The main differences in these lenses is precisely in How you would use them. If I was adapting them onto mirrorless cameras with in-body stabilisation then using this lens handheld would be a great benefit but without it, I can’t really see myself using it.
I’ve yet to find image stabilisation to rival my Tamron 24-70, it’s a pretty rock solid solution and it has apparently only got better with the 2nd generation model.
I shoot a lot of interviews and I’ve found that on my Tamron about 45mm is about for them as a medium shot or medium close up.
However, I thought I would see what they are like side by side at 35mm in the exact same lighting set up.
I was blown away by the clarity and how the sigma handles highlights next to my Tamron. The Tamron looks very contrasty with the lights in the background completely blown out.

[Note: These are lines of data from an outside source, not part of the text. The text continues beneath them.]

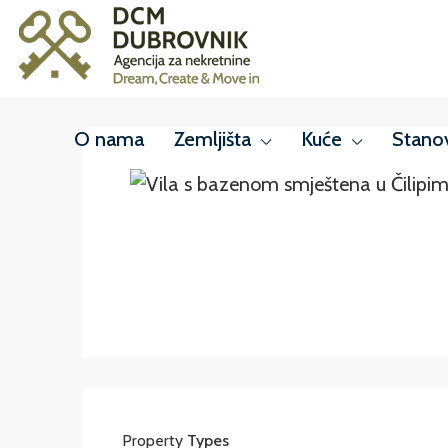
O nama
Zemljišta
Kuće
Stano
Property
Types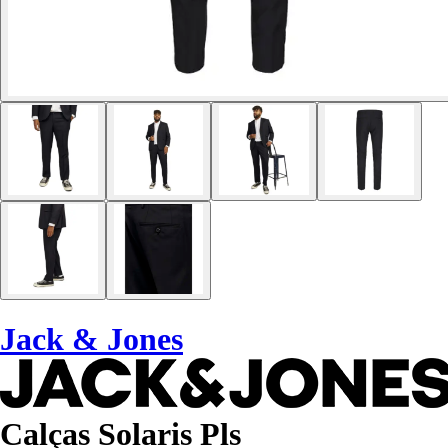
Jack & Jones
Calças Solaris Pls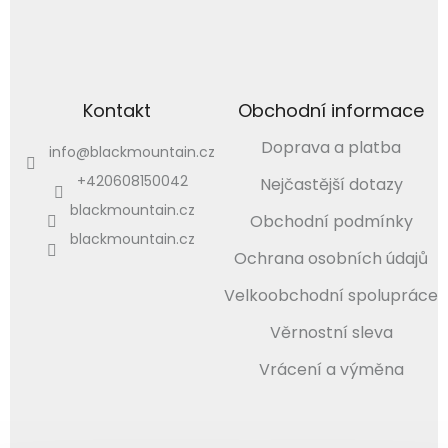
Kontakt
Obchodní informace
Doprava a platba
info
@
blackmountain.cz
+420608150042
Nejčastější dotazy
blackmountain.cz
Obchodní podmínky
blackmountain.cz
Ochrana osobních údajů
Velkoobchodní spolupráce
Věrnostní sleva
Vrácení a výměna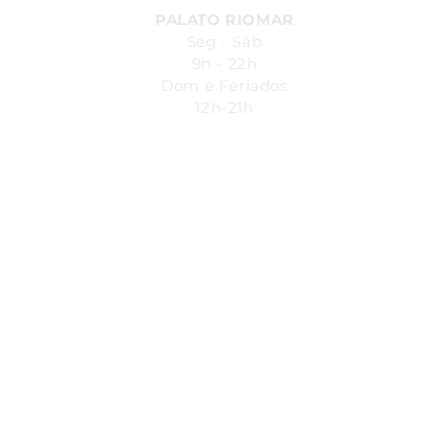
PALATO RIOMAR
Seg - Sáb
9h - 22h
Dom e Feriados
12h-21h
Avenida República do Líbano, 251.
Pina - Recife-PE - Piso L1
Shopping Riomar
SAC:
4004
- 7200
SEG - SÁB 08h00 - 20h00
VOCÊ MERECE O MELHOR TODOS OS DIAS
EM&X® 2024
CNPJ:
Especiarya
Indústria e Comércio ltda.
24.322.398/0006-55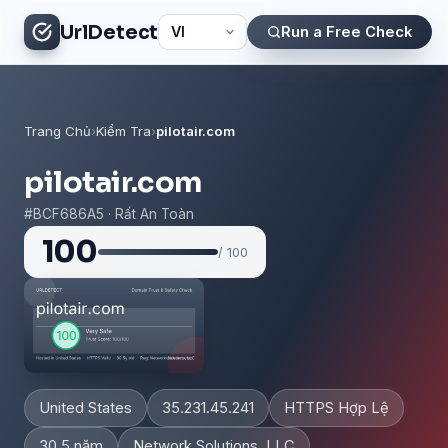
UrlDetect
Run a Free Check
Trang Chủ
›
Kiểm Tra
›
pilotair.com
pilotair.com
#BCF686A5 · Rất An Toàn
100
/ 100
United States
35.231.45.241
HTTPS Hợp Lệ
30.5 năm
Network Solutions, LLC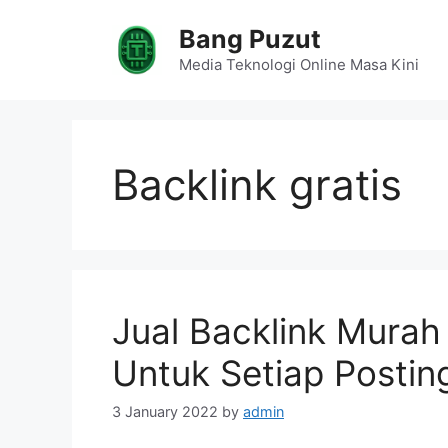
Skip
Bang Puzut
to
content
Media Teknologi Online Masa Kini
Backlink gratis
Jual Backlink Murah
Untuk Setiap Postin
3 January 2022
by
admin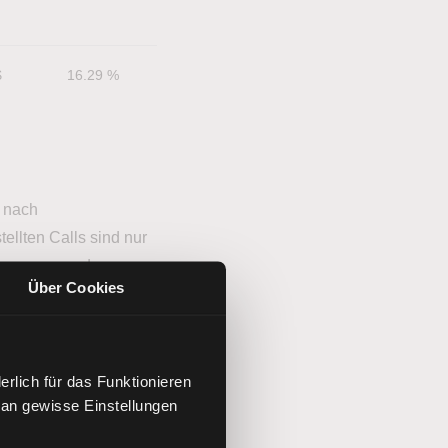
$
16.29 %
3,255
29.23 $
h nach
ellten Calls sind nur
 gezogen werden.
Über Cookies
hender Call wird auf
rlich für das Funktionieren
 an gewisse Einstellungen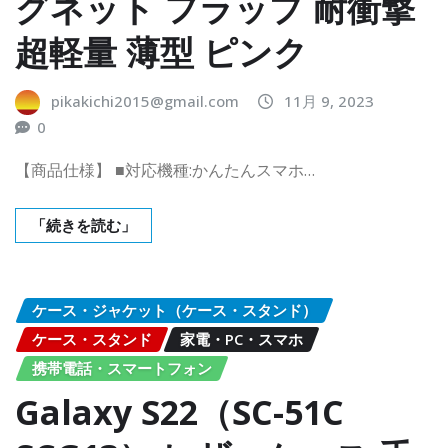
グネット フラップ 耐衝撃
超軽量 薄型 ピンク
pikakichi2015@gmail.com
11月 9, 2023
0
【商品仕様】 ■対応機種:かんたんスマホ…
「続きを読む」
ケース・ジャケット（ケース・スタンド）
ケース・スタンド
家電・PC・スマホ
携帯電話・スマートフォン
Galaxy S22（SC-51C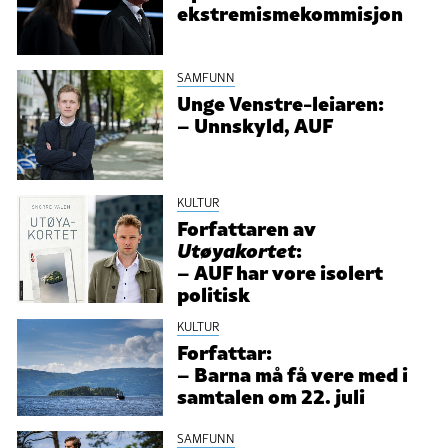
ekstremismekommisjon
SAMFUNN
Unge Venstre-leiaren:
– Unnskyld, AUF
KULTUR
Forfattaren av
Utøyakortet
:
– AUF har vore isolert
politisk
KULTUR
Forfattar:
– Barna må få vere med i
samtalen om 22. juli
SAMFUNN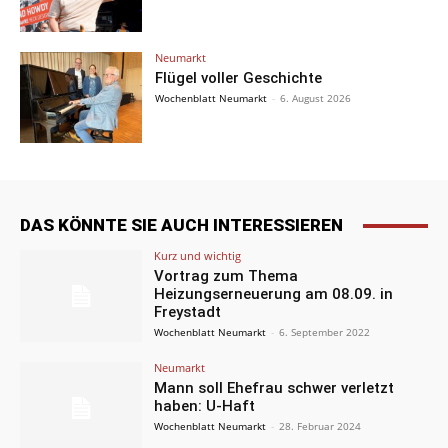
Neumarkt
Flügel voller Geschichte
Wochenblatt Neumarkt
-
6. August 2026
DAS KÖNNTE SIE AUCH INTERESSIEREN
Kurz und wichtig
Vortrag zum Thema
Heizungserneuerung am 08.09. in
Freystadt
Wochenblatt Neumarkt
-
6. September 2022
Neumarkt
Mann soll Ehefrau schwer verletzt
haben: U-Haft
Wochenblatt Neumarkt
-
28. Februar 2024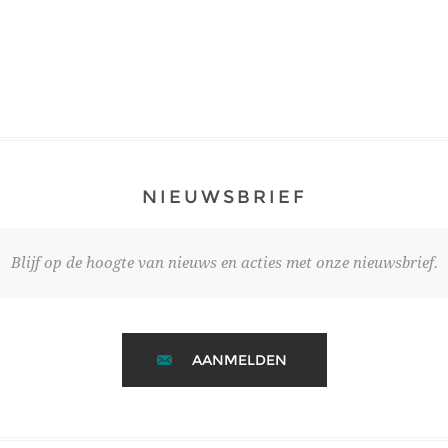
NIEUWSBRIEF
Blijf op de hoogte van nieuws en acties met onze nieuwsbrief.
AANMELDEN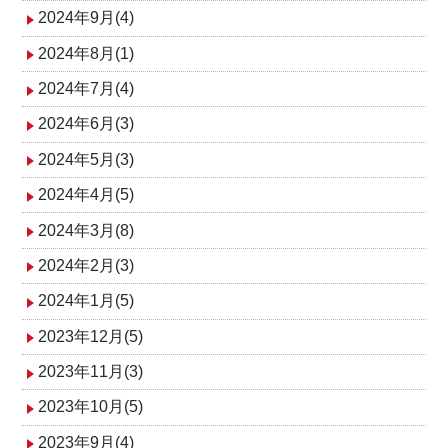
2024年9月(4)
2024年8月(1)
2024年7月(4)
2024年6月(3)
2024年5月(3)
2024年4月(5)
2024年3月(8)
2024年2月(3)
2024年1月(5)
2023年12月(5)
2023年11月(3)
2023年10月(5)
2023年9月(4)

The sigma, on the other hand, handles them wonderfully with a beautiful highlight and shadow roll off.
I was prepared to not like this lens because of the lack of image stabilisation. But I take it all back. If I had a mirrorless camera this would be my go-to lens every day. Especially with newer cameras like the Sony A7III and the GH5.
However, because I’m not always fixed to a tripod and do need lens stabilisation at a minimum during my more run and gun shoots, I have to say, even with the stunning image quality and highlight roll off that I’m on the fence about whether to invest.
I genuinely love this lens and what it produces but its practically not quite what I need sadly.